▶ _Exercise_: Put each line of the items below into a Markdown table with the columns Row and Line, numbering the rows and skipping blank lines. Leave the pictures out of the table.
--- start of Information given ---
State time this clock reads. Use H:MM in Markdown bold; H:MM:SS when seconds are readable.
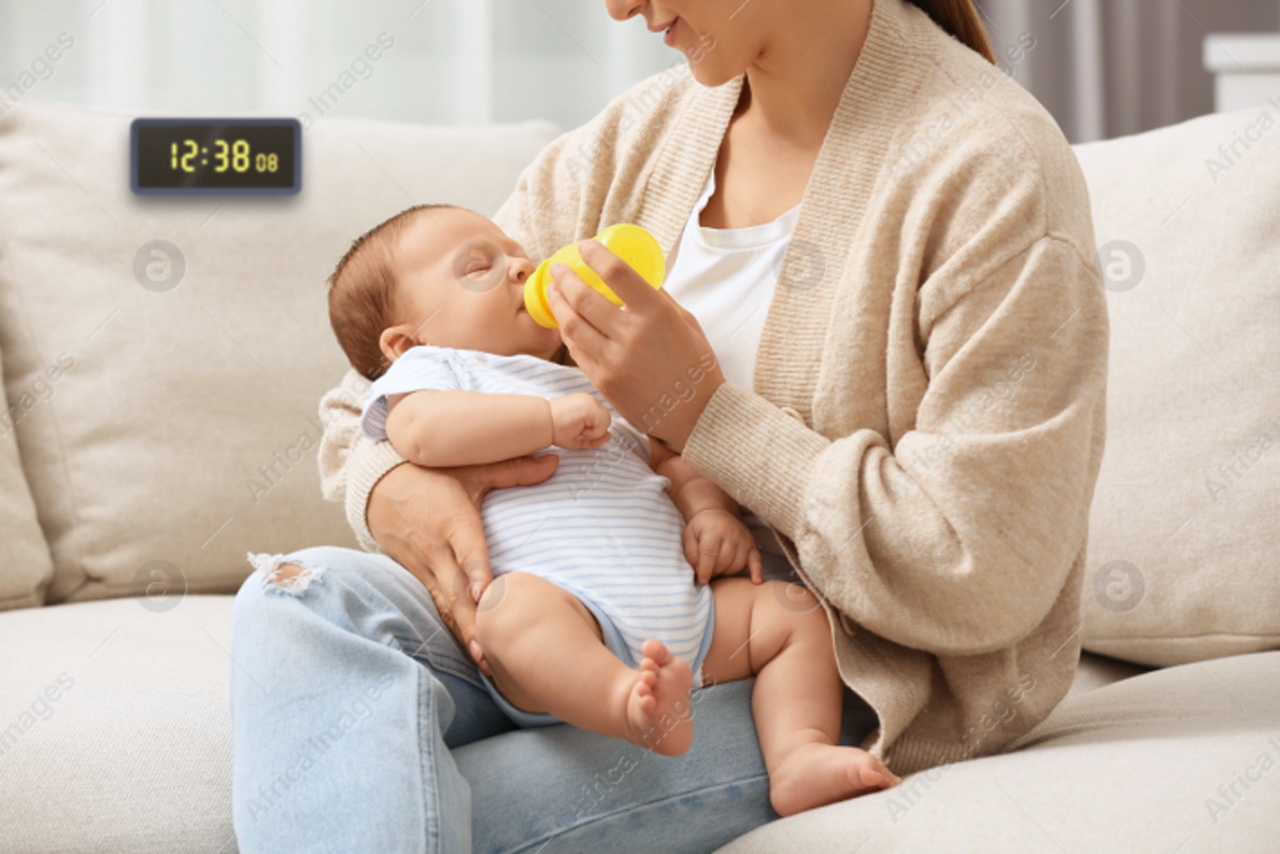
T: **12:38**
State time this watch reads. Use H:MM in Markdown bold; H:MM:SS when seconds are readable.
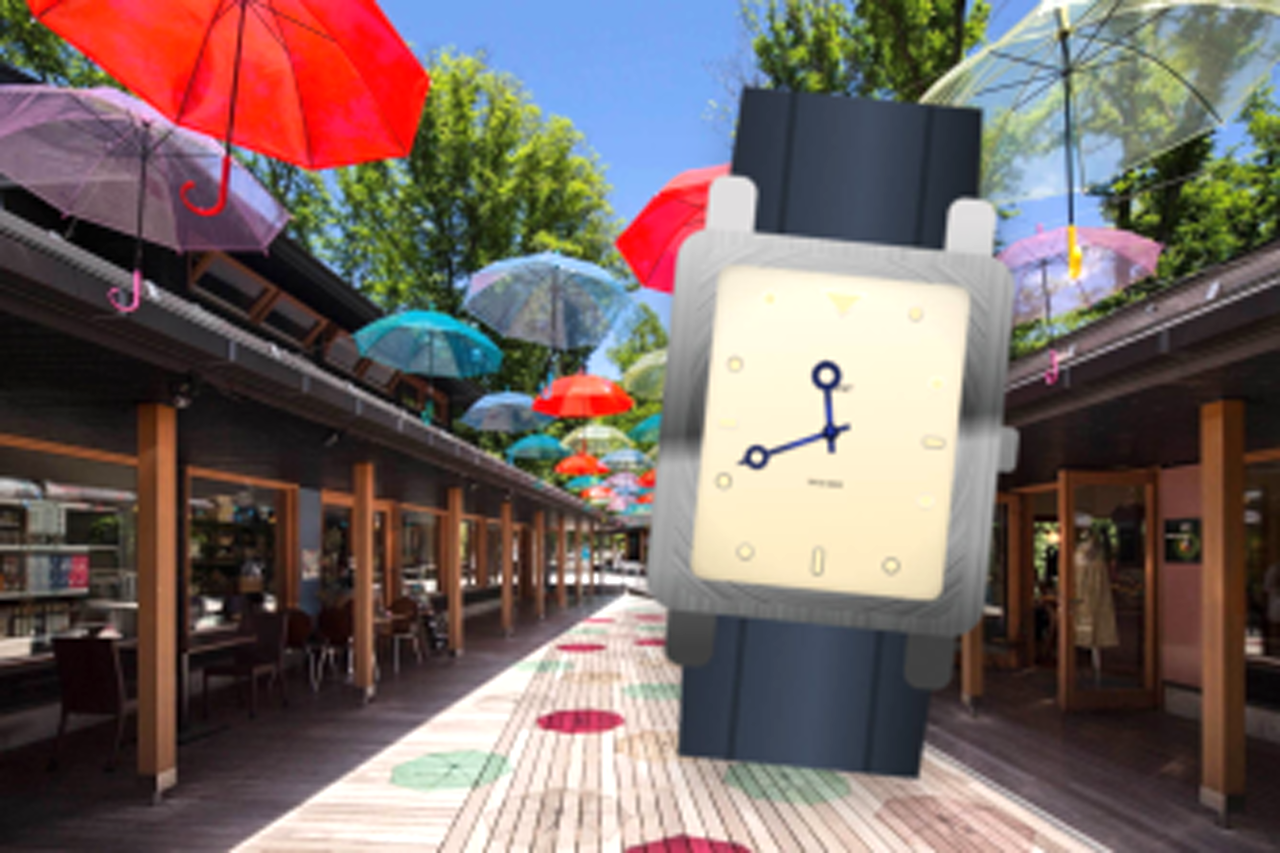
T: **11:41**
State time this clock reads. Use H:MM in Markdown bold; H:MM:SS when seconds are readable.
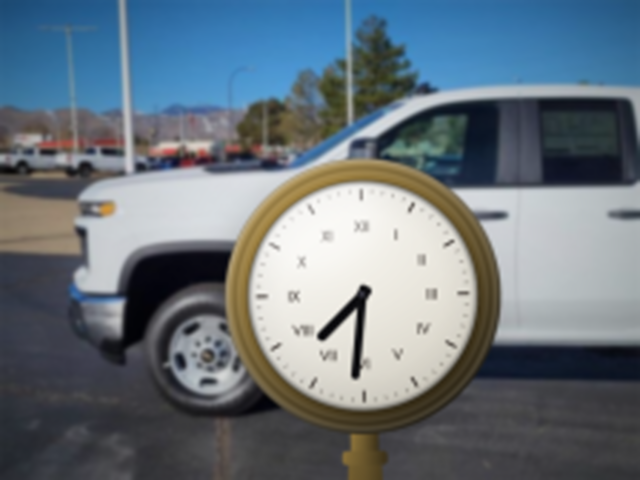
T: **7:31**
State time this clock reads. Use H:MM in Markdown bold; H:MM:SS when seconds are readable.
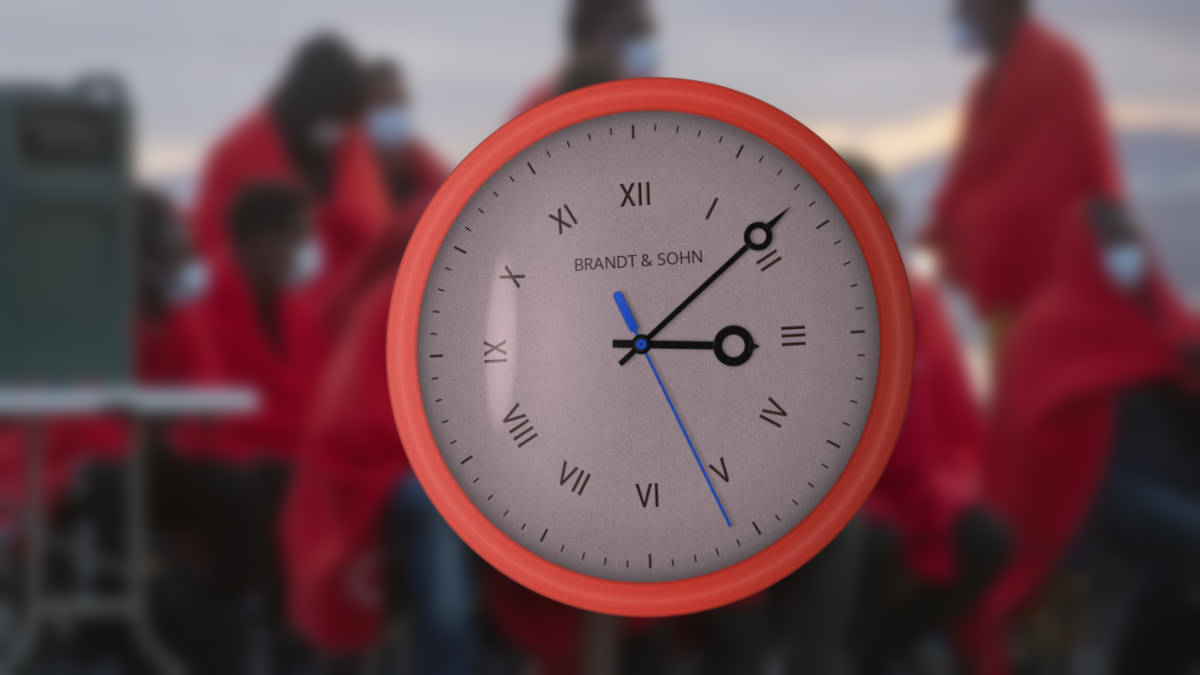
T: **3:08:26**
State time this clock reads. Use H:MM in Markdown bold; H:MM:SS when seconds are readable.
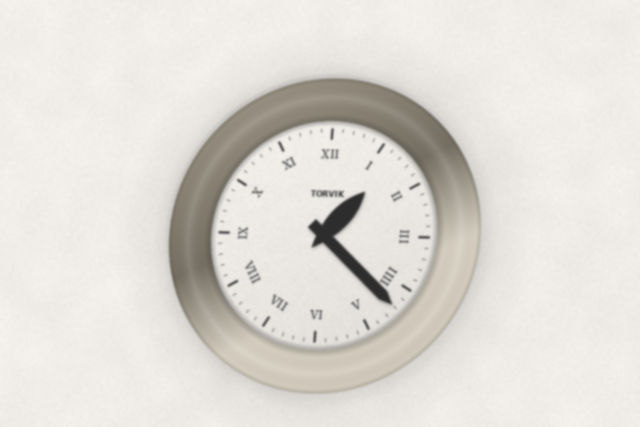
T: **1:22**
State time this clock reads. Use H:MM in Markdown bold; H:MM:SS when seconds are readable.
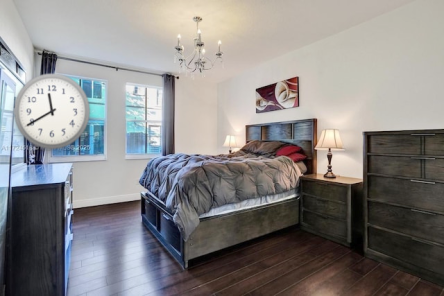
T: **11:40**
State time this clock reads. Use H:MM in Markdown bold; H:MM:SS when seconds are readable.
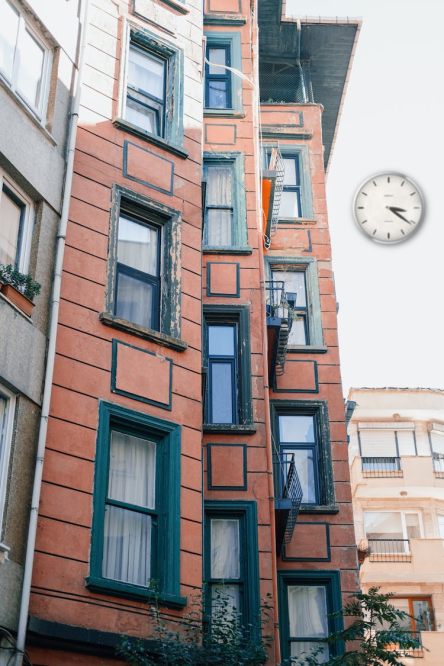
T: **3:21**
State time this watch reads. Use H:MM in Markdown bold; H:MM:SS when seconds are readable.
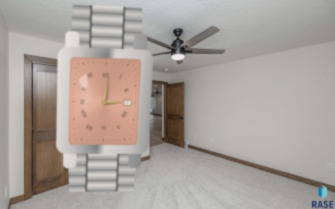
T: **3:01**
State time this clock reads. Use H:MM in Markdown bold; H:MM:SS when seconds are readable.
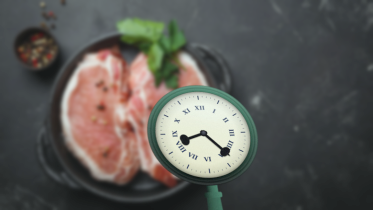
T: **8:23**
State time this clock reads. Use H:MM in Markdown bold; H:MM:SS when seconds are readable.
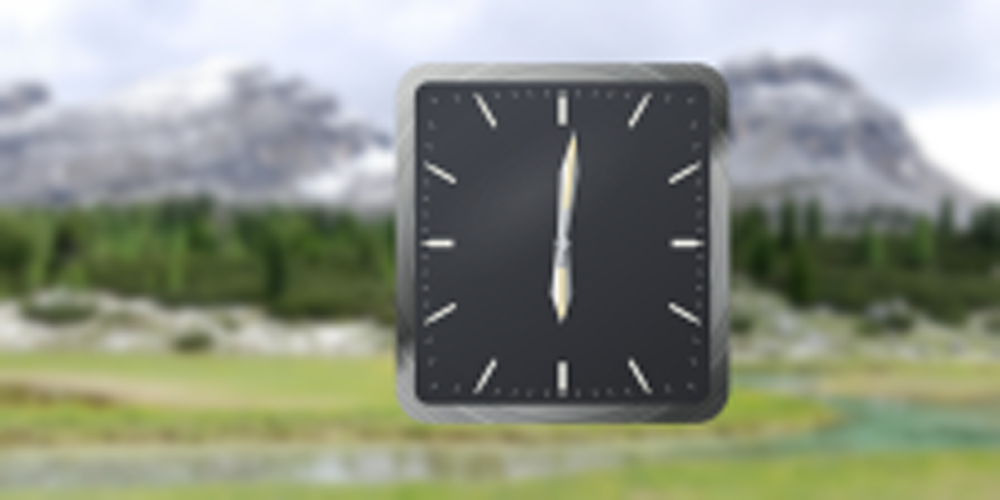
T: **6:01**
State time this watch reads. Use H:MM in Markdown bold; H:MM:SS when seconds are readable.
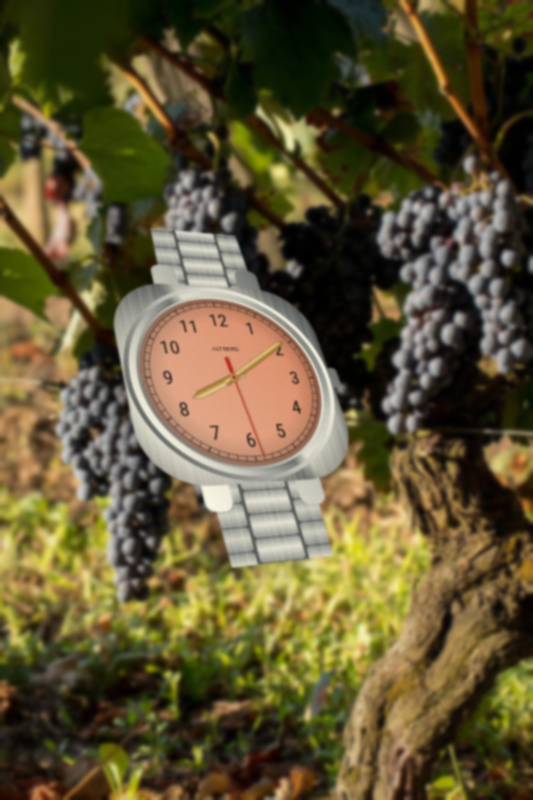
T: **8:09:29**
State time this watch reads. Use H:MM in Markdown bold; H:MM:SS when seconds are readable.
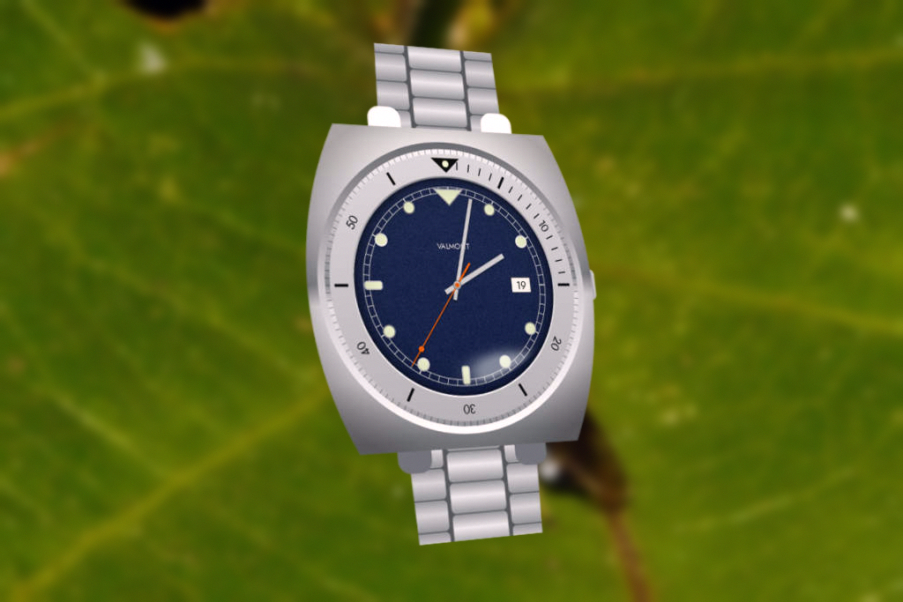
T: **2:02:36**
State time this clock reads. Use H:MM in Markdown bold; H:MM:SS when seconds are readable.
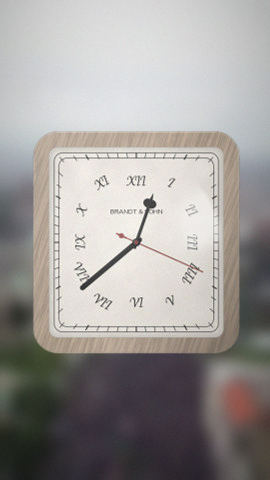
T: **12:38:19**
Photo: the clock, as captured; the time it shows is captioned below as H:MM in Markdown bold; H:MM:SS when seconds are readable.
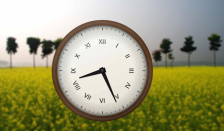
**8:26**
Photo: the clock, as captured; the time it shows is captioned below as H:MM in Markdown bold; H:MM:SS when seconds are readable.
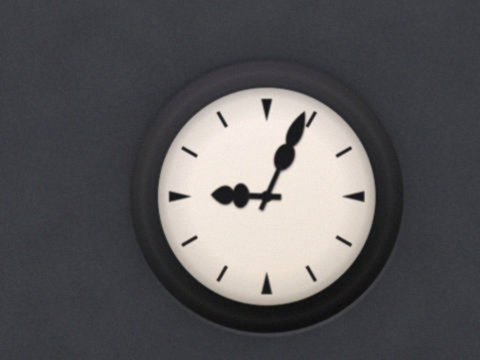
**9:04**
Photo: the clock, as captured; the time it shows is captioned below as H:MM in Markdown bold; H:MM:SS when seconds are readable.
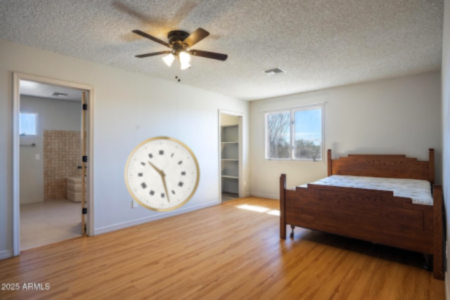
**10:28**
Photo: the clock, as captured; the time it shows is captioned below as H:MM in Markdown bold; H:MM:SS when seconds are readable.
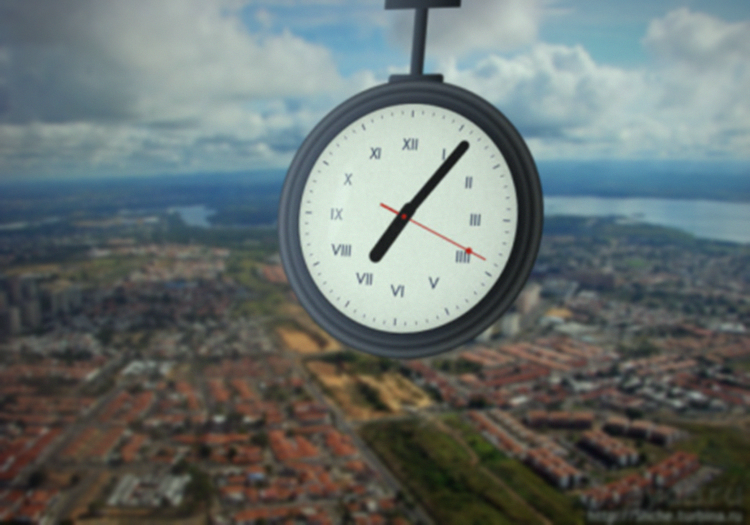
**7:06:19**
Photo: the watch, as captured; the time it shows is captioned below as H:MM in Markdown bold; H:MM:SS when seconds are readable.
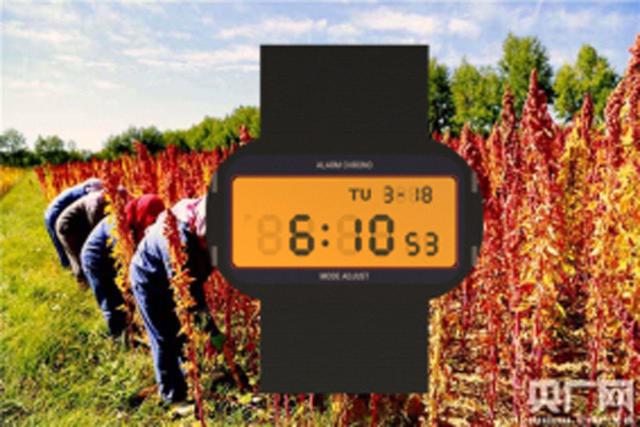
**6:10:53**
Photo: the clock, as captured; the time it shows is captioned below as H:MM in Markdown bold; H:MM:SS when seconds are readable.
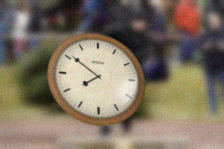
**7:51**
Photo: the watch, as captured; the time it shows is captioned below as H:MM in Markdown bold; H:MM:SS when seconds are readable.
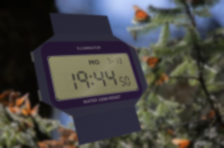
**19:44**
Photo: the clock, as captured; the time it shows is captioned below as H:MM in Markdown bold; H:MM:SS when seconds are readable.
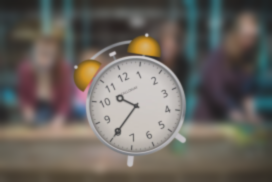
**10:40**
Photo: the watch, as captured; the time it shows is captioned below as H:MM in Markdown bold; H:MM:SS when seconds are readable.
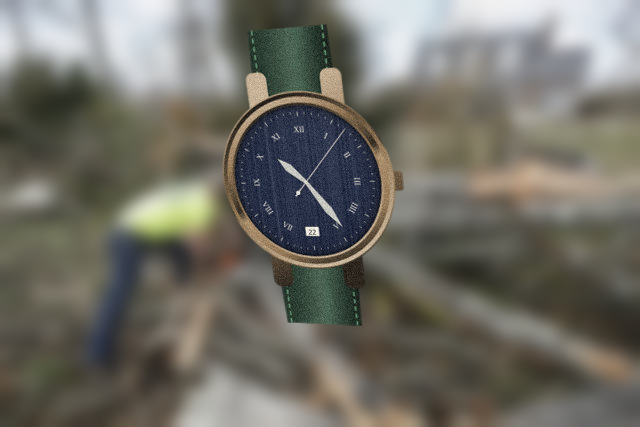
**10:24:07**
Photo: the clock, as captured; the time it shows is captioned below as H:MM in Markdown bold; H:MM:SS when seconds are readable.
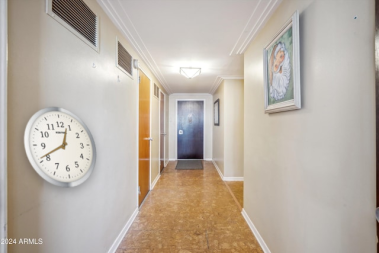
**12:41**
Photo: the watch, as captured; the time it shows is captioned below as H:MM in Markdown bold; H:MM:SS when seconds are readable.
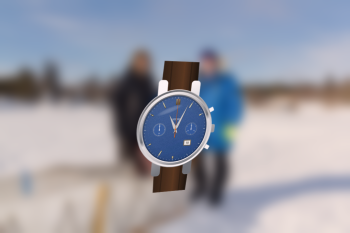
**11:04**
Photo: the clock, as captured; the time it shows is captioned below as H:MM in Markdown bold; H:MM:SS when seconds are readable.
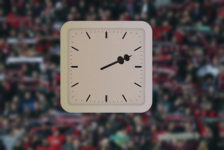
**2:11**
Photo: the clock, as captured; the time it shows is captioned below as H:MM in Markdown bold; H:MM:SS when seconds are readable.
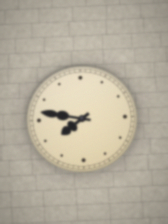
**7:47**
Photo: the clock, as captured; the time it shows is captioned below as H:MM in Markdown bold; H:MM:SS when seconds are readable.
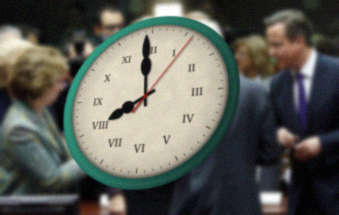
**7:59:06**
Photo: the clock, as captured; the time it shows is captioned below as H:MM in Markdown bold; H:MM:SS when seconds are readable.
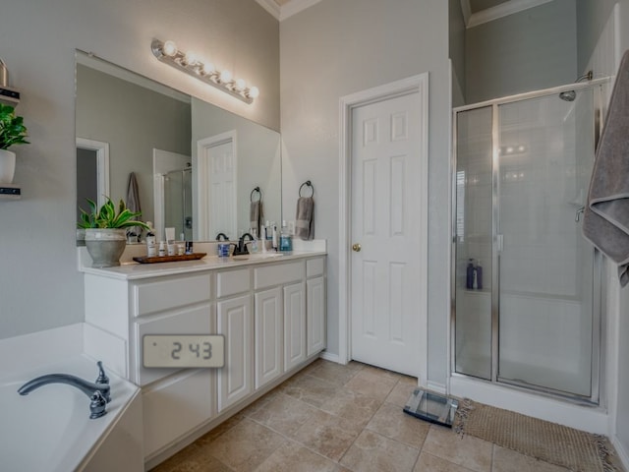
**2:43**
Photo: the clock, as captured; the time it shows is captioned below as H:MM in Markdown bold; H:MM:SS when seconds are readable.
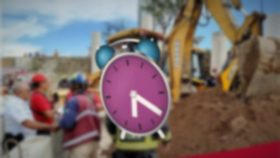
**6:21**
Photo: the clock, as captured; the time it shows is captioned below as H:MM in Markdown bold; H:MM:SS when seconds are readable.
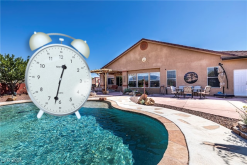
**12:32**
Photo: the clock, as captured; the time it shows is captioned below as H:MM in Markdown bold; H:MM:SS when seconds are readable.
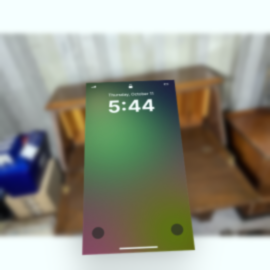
--- end of Information given ---
▶ _Response below_:
| Row | Line |
|---|---|
| 1 | State time this clock reads. Use H:MM in Markdown bold; H:MM:SS when seconds are readable. |
| 2 | T: **12:38** |
| 3 | State time this watch reads. Use H:MM in Markdown bold; H:MM:SS when seconds are readable. |
| 4 | T: **11:41** |
| 5 | State time this clock reads. Use H:MM in Markdown bold; H:MM:SS when seconds are readable. |
| 6 | T: **7:31** |
| 7 | State time this clock reads. Use H:MM in Markdown bold; H:MM:SS when seconds are readable. |
| 8 | T: **3:08:26** |
| 9 | State time this clock reads. Use H:MM in Markdown bold; H:MM:SS when seconds are readable. |
| 10 | T: **1:22** |
| 11 | State time this clock reads. Use H:MM in Markdown bold; H:MM:SS when seconds are readable. |
| 12 | T: **11:40** |
| 13 | State time this clock reads. Use H:MM in Markdown bold; H:MM:SS when seconds are readable. |
| 14 | T: **3:21** |
| 15 | State time this watch reads. Use H:MM in Markdown bold; H:MM:SS when seconds are readable. |
| 16 | T: **3:01** |
| 17 | State time this clock reads. Use H:MM in Markdown bold; H:MM:SS when seconds are readable. |
| 18 | T: **8:23** |
| 19 | State time this clock reads. Use H:MM in Markdown bold; H:MM:SS when seconds are readable. |
| 20 | T: **6:01** |
| 21 | State time this watch reads. Use H:MM in Markdown bold; H:MM:SS when seconds are readable. |
| 22 | T: **8:09:29** |
| 23 | State time this watch reads. Use H:MM in Markdown bold; H:MM:SS when seconds are readable. |
| 24 | T: **2:02:36** |
| 25 | State time this clock reads. Use H:MM in Markdown bold; H:MM:SS when seconds are readable. |
| 26 | T: **12:38:19** |
| 27 | Photo: the clock, as captured; the time it shows is captioned below as H:MM in Markdown bold; H:MM:SS when seconds are readable. |
| 28 | **8:26** |
| 29 | Photo: the clock, as captured; the time it shows is captioned below as H:MM in Markdown bold; H:MM:SS when seconds are readable. |
| 30 | **9:04** |
| 31 | Photo: the clock, as captured; the time it shows is captioned below as H:MM in Markdown bold; H:MM:SS when seconds are readable. |
| 32 | **10:28** |
| 33 | Photo: the clock, as captured; the time it shows is captioned below as H:MM in Markdown bold; H:MM:SS when seconds are readable. |
| 34 | **7:06:19** |
| 35 | Photo: the watch, as captured; the time it shows is captioned below as H:MM in Markdown bold; H:MM:SS when seconds are readable. |
| 36 | **6:10:53** |
| 37 | Photo: the clock, as captured; the time it shows is captioned below as H:MM in Markdown bold; H:MM:SS when seconds are readable. |
| 38 | **7:51** |
| 39 | Photo: the watch, as captured; the time it shows is captioned below as H:MM in Markdown bold; H:MM:SS when seconds are readable. |
| 40 | **19:44** |
| 41 | Photo: the clock, as captured; the time it shows is captioned below as H:MM in Markdown bold; H:MM:SS when seconds are readable. |
| 42 | **10:40** |
| 43 | Photo: the watch, as captured; the time it shows is captioned below as H:MM in Markdown bold; H:MM:SS when seconds are readable. |
| 44 | **10:24:07** |
| 45 | Photo: the clock, as captured; the time it shows is captioned below as H:MM in Markdown bold; H:MM:SS when seconds are readable. |
| 46 | **12:41** |
| 47 | Photo: the watch, as captured; the time it shows is captioned below as H:MM in Markdown bold; H:MM:SS when seconds are readable. |
| 48 | **11:04** |
| 49 | Photo: the clock, as captured; the time it shows is captioned below as H:MM in Markdown bold; H:MM:SS when seconds are readable. |
| 50 | **2:11** |
| 51 | Photo: the clock, as captured; the time it shows is captioned below as H:MM in Markdown bold; H:MM:SS when seconds are readable. |
| 52 | **7:47** |
| 53 | Photo: the clock, as captured; the time it shows is captioned below as H:MM in Markdown bold; H:MM:SS when seconds are readable. |
| 54 | **7:59:06** |
| 55 | Photo: the clock, as captured; the time it shows is captioned below as H:MM in Markdown bold; H:MM:SS when seconds are readable. |
| 56 | **2:43** |
| 57 | Photo: the clock, as captured; the time it shows is captioned below as H:MM in Markdown bold; H:MM:SS when seconds are readable. |
| 58 | **6:21** |
| 59 | Photo: the clock, as captured; the time it shows is captioned below as H:MM in Markdown bold; H:MM:SS when seconds are readable. |
| 60 | **12:32** |
| 61 | Photo: the clock, as captured; the time it shows is captioned below as H:MM in Markdown bold; H:MM:SS when seconds are readable. |